Hence, additional research activities will be necessary to enhance the knowledge base on implementation support practitioners, and to critically examine whether their support is adding value in practice contexts, and how this translates into positive client outcomes. First then, will it be possible to evaluate to what degree the substantial investment made in this support by local, state, and federal institutions [55] is justified. The conduct of rigorous trials comparing the effects of different implementation support practitioner reliant strategies has been – and will remain to be – an important step in this process [43, 95,96,97].
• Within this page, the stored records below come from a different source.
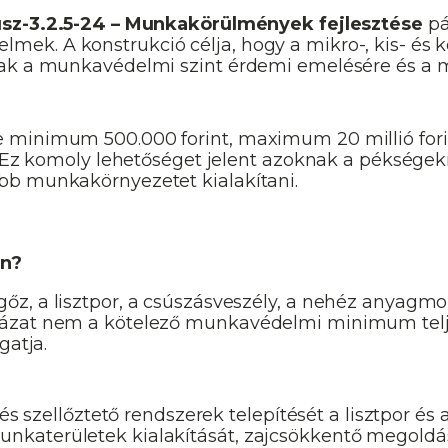
sz-3.2.5-24 – Munkakörülmények fejlesztése
pá
kérelmek. A konstrukció célja, hogy a mikro-, kis- é
nak a munkavédelmi szint érdemi emelésére és a 
inimum 500.000 forint, maximum 20 millió forint l
t. Ez komoly lehetőséget jelent azoknak a péksége
bb munkakörnyezetet kialakítani.
an?
, a lisztpor, a csúszásveszély, a nehéz anyagmozg
ázat nem a kötelező munkavédelmi minimum teljesí
gatja.
és szellőztető rendszerek telepítését a lisztpor és
nkaterületek kialakítását, zajcsökkentő megold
Additionally, rigorous qualitative studies should be prioritized to more deeply explore the mechanisms of change, together with the contextual influences affecting implementation support practitioners and their work. Relational and behavior changes build on more than a simple link between stimulus (i.e. implementation strategy use) and response (i.e. implementation behavior). It is a complex process involving the relationships, motives, identities, self-regulation, habits and rituals of individuals and groups [98]. How implementation support practitioners and their stakeholders act and respond within implementation systems will depend on the unique configuration of these factors present in implementation actors and on the interplay between them.

Conclusion

The development of implementation support practitioners as a profession necessitates improved conceptual thinking about their role and work and how they enable the uptake and integration of evidence in real world settings. Such enhancement is possible by synthesizing the diverse literature on different implementation support roles aimed at not only consolidating what implementation support practitioners know, display, do and achieve but, importantly, also the potential mechanisms of change unfolding between their offering and the responses of their stakeholders. The logic proposed in this article will be refined as future research and practice insights deepen our understanding of the relationships between implementation support practitioners, capacity development, frontline implementation practice, and population outcomes. As such, this article introduces preliminary thinking to stimulate further research and invite input, challenge and critique from others.